Le conseiller rattaché vend, le contrat est au nom d’une agence déjà immatriculée. Mannon Philippé (Leave & Live) l’a décrit dans TourMag : même métier quotidien (besoins, devis, carnet, suivi), mais vous n’êtes pas l’opérateur. Liberté d’agenda, dépendance au partenaire, règles du réseau : les trois tiennent ensemble.
Le travel planner à honoraires facture le conseil, le client réserve lui-même. Audrey, 32 ans, RH à Tarbes, a lancé Juste voyage depuis Gensac (Hautes-Pyrénées) tout en gardant son poste ; La Nouvelle République des Pyrénées raconte une sexagénaire de Bordères partie en road-trip au Japon, un premier carnet qu’Audrey a composé sans connaître huit destinations sur les dix. Tant que vous n’encaissez pas le séjour, Atout France n’est pas la porte. Dès que vous « offrez » un hôtel payé via votre compte, si.

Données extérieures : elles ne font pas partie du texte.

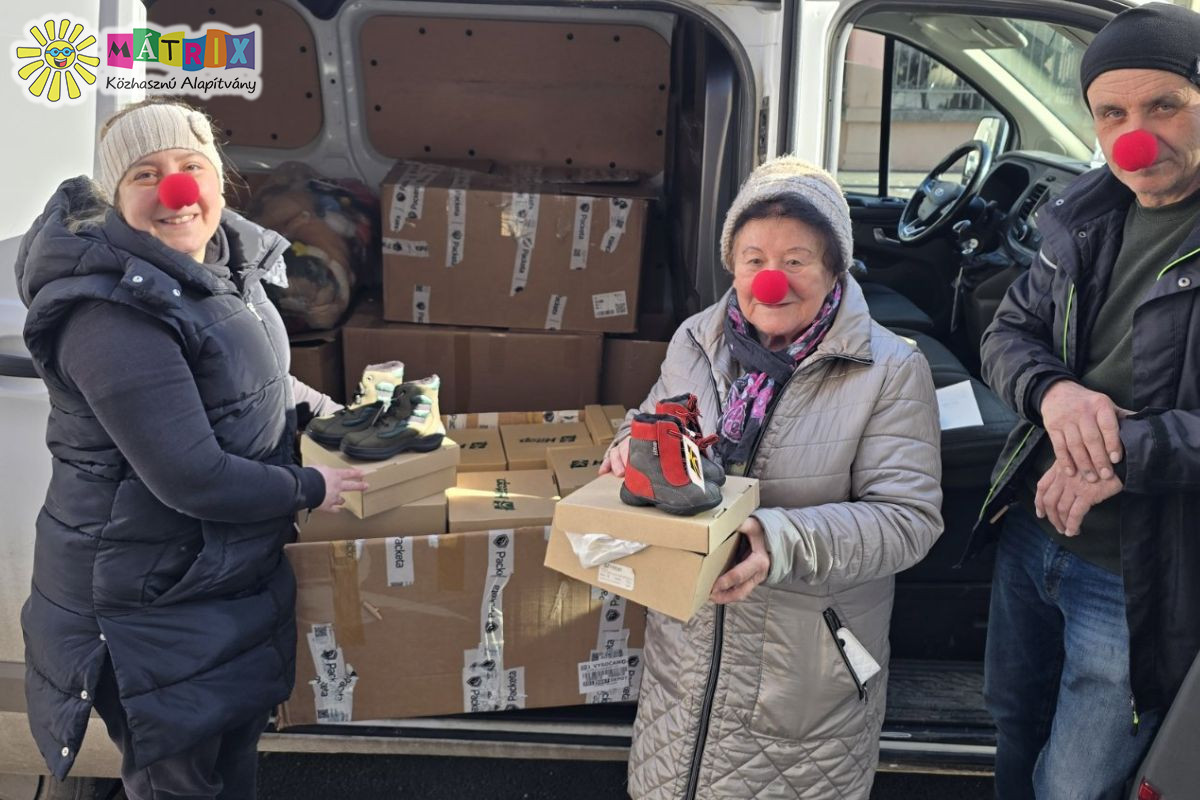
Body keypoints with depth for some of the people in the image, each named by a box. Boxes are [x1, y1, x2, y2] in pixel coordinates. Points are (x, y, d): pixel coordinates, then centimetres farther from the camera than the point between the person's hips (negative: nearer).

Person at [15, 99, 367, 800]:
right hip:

L’itinéraire généré, et la faille
Les clients arrivent avec un PDF déjà joli, parfois faux (restaurant fermé, ferry qui n’existe plus, « hidden gem » copié mille fois). Votre travail commence au moment où vous recoupez : calendrier scolaire, mobilité réduite, correspondance réelle depuis Tarbes ou Beauvais, assurance annulation. L’outil accélère le premier jet ; il n’appelle pas le lodge à 6 h du matin heure locale. Lucie Ducos (Lulu travel, Noaillan) a lancé des formules à 30 € pour étudiants en 2024 : utile pour tester, insuffisant si le dossier demande huit heures de recoupement.

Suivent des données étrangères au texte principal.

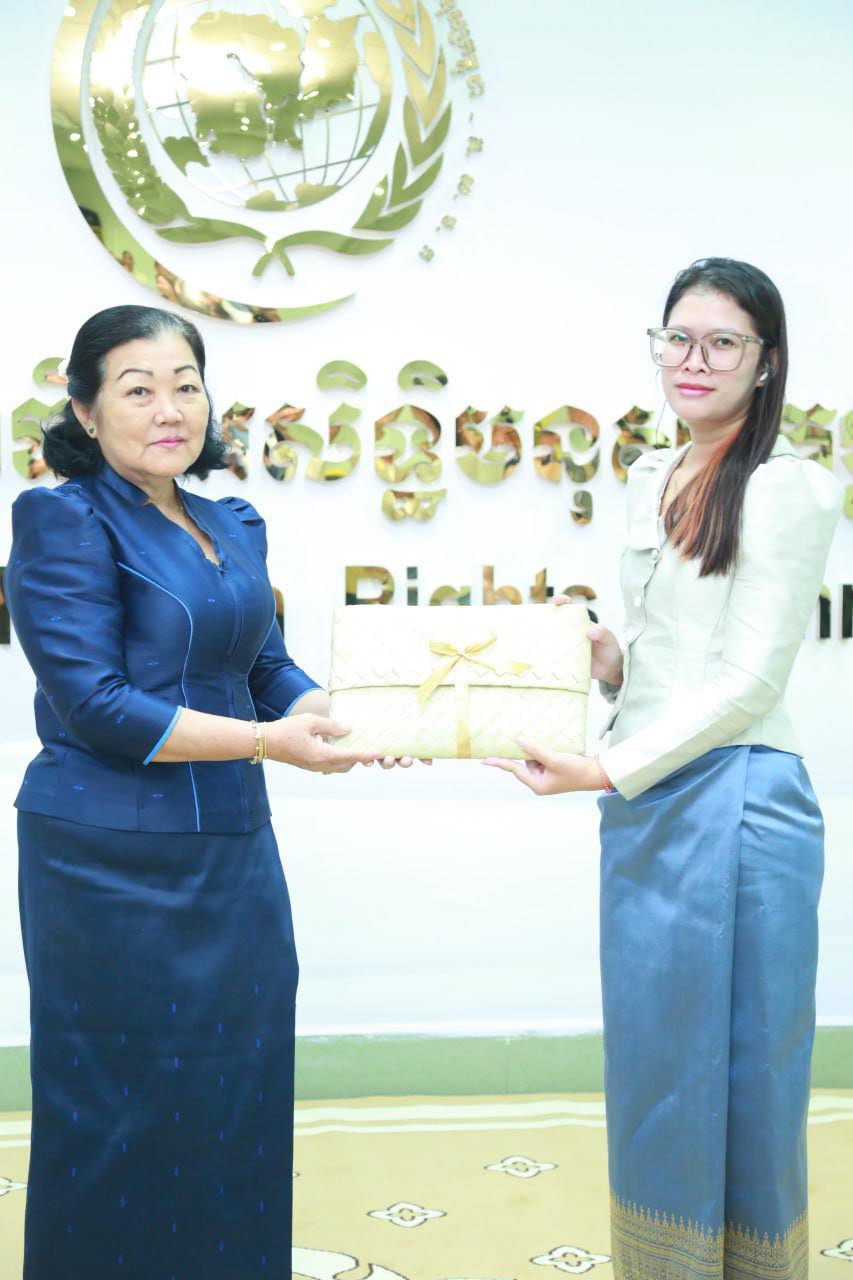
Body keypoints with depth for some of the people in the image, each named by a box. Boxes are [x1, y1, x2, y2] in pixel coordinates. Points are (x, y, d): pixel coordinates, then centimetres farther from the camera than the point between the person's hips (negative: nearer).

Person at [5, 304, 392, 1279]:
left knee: (239, 1094, 14)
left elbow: (268, 667, 11)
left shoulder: (235, 526, 12)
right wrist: (266, 742, -20)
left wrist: (345, 719, -9)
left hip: (233, 850, 7)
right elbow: (94, 703, -16)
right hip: (113, 862, -7)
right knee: (128, 1105, 5)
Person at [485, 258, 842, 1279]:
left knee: (731, 1073, 4)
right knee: (646, 1066, 15)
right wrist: (611, 663, 1)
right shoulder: (652, 479, 15)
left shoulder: (786, 488, -9)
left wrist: (607, 770, -18)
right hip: (641, 807, 8)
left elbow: (752, 676, -14)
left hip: (734, 803, -7)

Planning de lancement de votre activité
Cinq jours pour ouvrir l’activité. Posez d’abord le cadre (droit, statut, assurance), puis l’offre écrite, puis un vrai contact. Si un jour déborde, reculez le suivant.
Jour 1
Choisissez une des trois portes, parce qu’elles n’ont pas le même droit : opérateur immatriculé Atout France (vous encaissez le séjour), conseiller rattaché à une agence hôte, ou travel planner à honoraires (le client réserve lui-même). Les mélanger expose à un an d’emprisonnement et 15 000 € d’amende.
Jour 2
Opérateur : devis de garantie financière, RC, dossier Atout France (infos service-public.fr et atout-france.fr). Rattaché : comparez deux réseaux (commission, qui possède le client). Honoraires : une phrase écrite « je ne réserve pas, je n’encaisse pas le séjour ».
Jour 3
Composez un carnet pour un proche, chronométrez le travail, puis annoncez le tarif. Sans ce chrono, le 30 € « étudiant » ne veut rien dire : vous vendez du temps, pas un PDF Booking.
Jour 4
Tenez une niche (accessibilité, familles nombreuses, Japon depuis la province) plutôt que « tous les voyages ». Booking et Google Hotels ont déjà l’attention générale.
Jour 5
Collez les mentions légales — numéro d’immatriculation ou phrase d’honoraires — sur le devis, pas seulement en bas du site. C’est le papier que le client signe, et celui que la DGCCRF relit.